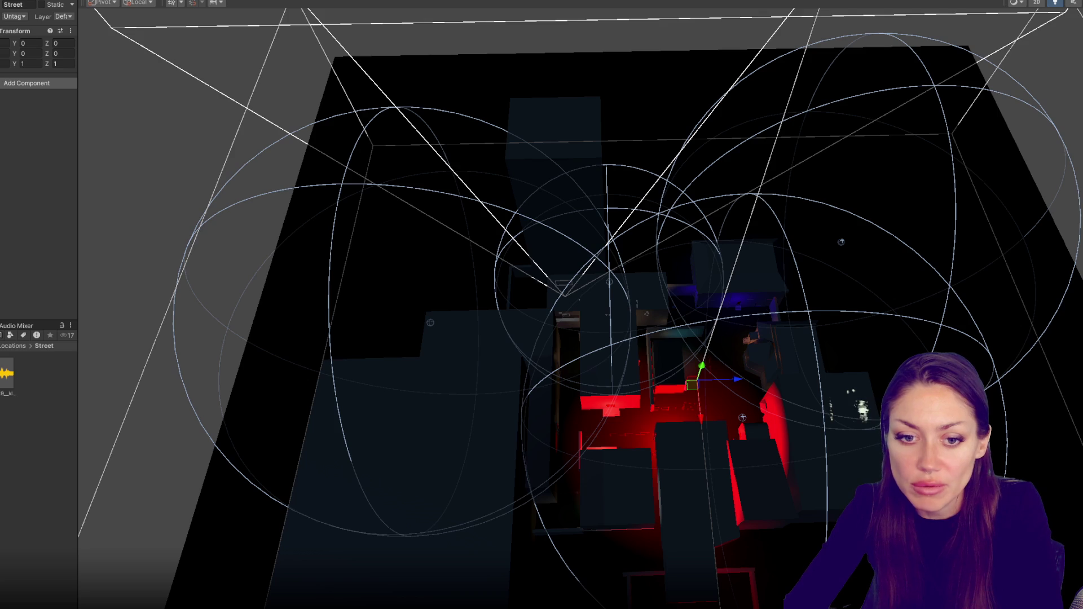
left_click(1, 428)
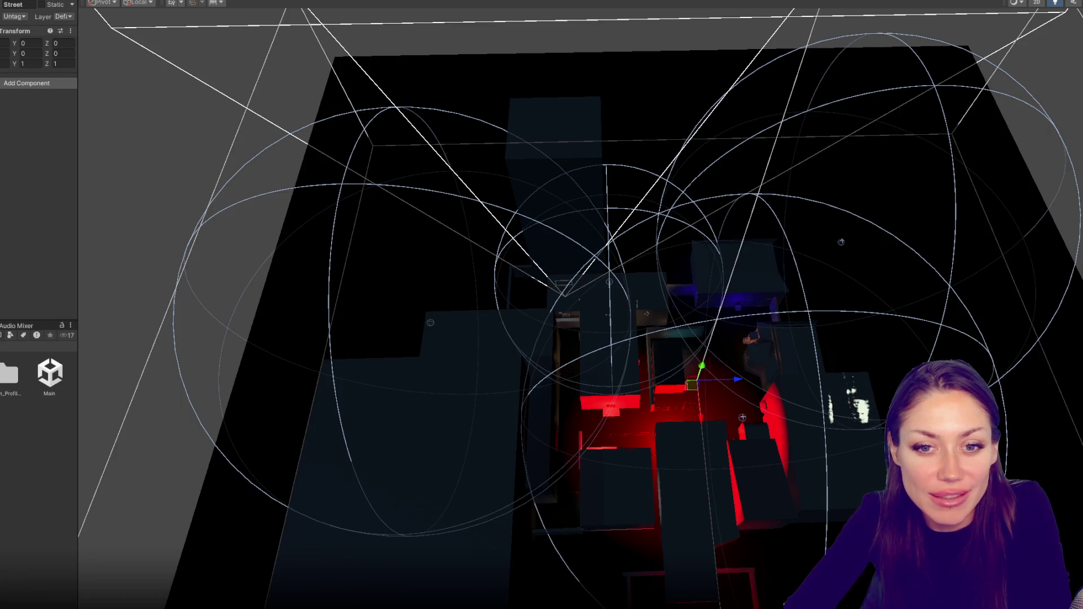
left_click_drag(17, 247, 17, 36)
left_click(17, 182)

> TASK DESCRIPTION
From the first line to the last, output the data exactly; skip any pictures.

> RESPONSE
left_click(1, 428)
left_click_drag(17, 247, 17, 36)
left_click(17, 182)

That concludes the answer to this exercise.